Ohno suggested that one important deviation from randomness is palindromic amino acid sequences ("peptide palindromes") in DNA-binding proteins, such as the H1 histone. Another example of these periodic sequences are the dipeptidic repeats found in the per locus coding sequences in Drosophila melanogaster have been found in the mouse as well. Ohno argues that the coding sequences behave periodically not merely as unique products of pure randomness and understanding this is a key feature to unraveling the complexity behind the genetic information challenging the notion of randomness in biological processes and comparing it more proximate with music. Although peptide palindromes are important deviations from randomness, they are distinct from palindromic sequences in nucleic acids, which are sequences that read identically to the sequence in the same direction on complementary strands. Peptide palindromes, as defined by Ohno, are actually much more similar to palindromes in other contexts. For example, the mouse H1 histone palindrome highlighted by Ohno is KAVKPKAAKPKVAK (letters correspond to the standard one-letter amino acid codes); note that this sequence simply reads identically when written forwards or backwards and is unrelated to nucleic acid complementarity. Large-scale surveys of peptide palindromes indicate that they are present in many proteins but they are not necessarily associated with any specific protein structures. The relationship between peptide palindromes and protein music has not been studied at a large scale.

==Practice==
Source:
- Examples of simple protein structures converted to midi music file show the independence of protein music from musical instrument, and the convenience of using protein structures in music composition.

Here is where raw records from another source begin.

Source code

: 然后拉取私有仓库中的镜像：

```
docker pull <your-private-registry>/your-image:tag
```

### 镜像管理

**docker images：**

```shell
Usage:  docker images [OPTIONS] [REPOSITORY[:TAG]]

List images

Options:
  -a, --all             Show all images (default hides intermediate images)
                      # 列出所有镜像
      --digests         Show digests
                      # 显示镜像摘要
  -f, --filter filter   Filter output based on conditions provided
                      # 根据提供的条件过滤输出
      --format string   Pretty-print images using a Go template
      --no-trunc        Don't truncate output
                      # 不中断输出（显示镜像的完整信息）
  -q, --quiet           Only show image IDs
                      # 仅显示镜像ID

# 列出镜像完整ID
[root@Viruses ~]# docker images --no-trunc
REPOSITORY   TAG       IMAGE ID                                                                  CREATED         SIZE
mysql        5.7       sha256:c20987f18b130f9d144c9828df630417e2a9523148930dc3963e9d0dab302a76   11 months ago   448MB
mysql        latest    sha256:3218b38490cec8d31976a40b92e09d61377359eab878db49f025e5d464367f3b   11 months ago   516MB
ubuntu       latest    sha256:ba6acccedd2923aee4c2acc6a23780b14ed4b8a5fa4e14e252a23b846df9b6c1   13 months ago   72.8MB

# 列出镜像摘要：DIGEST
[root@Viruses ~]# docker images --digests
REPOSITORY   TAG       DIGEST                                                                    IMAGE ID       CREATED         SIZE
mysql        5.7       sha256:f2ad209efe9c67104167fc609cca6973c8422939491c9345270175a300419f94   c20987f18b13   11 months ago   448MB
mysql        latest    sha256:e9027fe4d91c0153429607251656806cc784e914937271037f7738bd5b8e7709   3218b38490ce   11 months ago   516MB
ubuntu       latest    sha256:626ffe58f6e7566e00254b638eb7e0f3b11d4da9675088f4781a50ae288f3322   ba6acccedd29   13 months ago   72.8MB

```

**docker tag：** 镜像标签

- The software Algorithmic arts can convert raw genetic data (freely available for download on the web) to music. There are many examples of musics generated by this software, both by designer and by others.
- Several people have composed musics using protein structure, and several students and professors have used music as a method to study proteins. The recording Sounds of HIV is a musical adaptation of the genetic material of HIV/AIDS.
- In 2023, Aditi Kantipuly, a physician, further expanded the scope of "genetic music" through her collaboration with professor of music, Stephen Taylor at the University of Illinois. Their collaboration culminated in the comprehensive "sonic catalog of rare diseases," an extensive project that transforms genetic data from over 230 rare conditions into a musical composition. These conditions were drawn from a study that estimated the economic burden of rare diseases on the U.S. economy to exceed $1 trillion annually. The project maps different disease categories to the concept of Indian chakras to establish underlying harmonic structures, while using the DNA promoter sequences of implicated genes from each specific disease, creating an innovative auditory representation of rare diseases.
- Ethnomusicologist and professor of music at the University of Alberta, Michael Frishkopf, partnered with physician, Aditi Kantipuly to create "Jakob's Melody," a composition designed to raise awareness for the rare genetic condition Severe Combined Immunodeficiency (SCID). This piece translates the genetic sequence of the ADA gene into musical tones, with lyrics penned by Jakob's mother. The song, released early in 2025, highlights the journey of Jakob, who was born with SCID and was one of the first in the world to undergo pioneering gene therapy for the condition at UCLA.